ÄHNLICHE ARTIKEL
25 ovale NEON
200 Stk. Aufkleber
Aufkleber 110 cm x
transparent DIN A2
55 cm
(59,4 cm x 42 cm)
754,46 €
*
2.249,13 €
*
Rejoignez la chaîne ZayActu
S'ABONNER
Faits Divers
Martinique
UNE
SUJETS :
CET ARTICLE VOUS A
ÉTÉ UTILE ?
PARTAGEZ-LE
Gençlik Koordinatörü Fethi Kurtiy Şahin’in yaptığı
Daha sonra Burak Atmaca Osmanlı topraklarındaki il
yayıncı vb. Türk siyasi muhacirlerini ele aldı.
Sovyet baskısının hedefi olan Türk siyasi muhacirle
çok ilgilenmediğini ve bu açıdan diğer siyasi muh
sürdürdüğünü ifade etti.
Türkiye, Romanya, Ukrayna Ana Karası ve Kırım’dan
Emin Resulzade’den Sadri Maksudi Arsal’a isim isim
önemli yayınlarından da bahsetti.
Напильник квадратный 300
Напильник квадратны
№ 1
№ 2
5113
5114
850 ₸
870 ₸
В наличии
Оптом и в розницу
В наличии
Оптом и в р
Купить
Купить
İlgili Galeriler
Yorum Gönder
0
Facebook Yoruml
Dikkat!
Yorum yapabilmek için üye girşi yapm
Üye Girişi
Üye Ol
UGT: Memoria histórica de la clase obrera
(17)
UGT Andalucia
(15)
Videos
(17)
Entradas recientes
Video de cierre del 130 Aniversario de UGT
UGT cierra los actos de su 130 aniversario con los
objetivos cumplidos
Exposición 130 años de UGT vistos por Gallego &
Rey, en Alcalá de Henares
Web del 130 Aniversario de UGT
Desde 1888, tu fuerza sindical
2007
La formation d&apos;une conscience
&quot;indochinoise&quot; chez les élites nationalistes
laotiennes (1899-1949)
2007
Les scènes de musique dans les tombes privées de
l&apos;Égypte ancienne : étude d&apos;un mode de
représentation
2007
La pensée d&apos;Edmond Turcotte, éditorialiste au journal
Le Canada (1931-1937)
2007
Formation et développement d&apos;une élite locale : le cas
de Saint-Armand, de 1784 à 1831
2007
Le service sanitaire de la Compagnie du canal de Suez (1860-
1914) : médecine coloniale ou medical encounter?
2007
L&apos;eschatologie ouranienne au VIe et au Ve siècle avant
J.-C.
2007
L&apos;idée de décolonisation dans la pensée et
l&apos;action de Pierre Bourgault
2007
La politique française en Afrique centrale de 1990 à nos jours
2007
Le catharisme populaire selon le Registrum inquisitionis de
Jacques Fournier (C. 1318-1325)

• Your goal: Find the lines of the listing above that hold "dans". Please copy them.

• Expected answer:
Les scènes de musique dans les tombes privées de
L&apos;idée de décolonisation dans la pensée et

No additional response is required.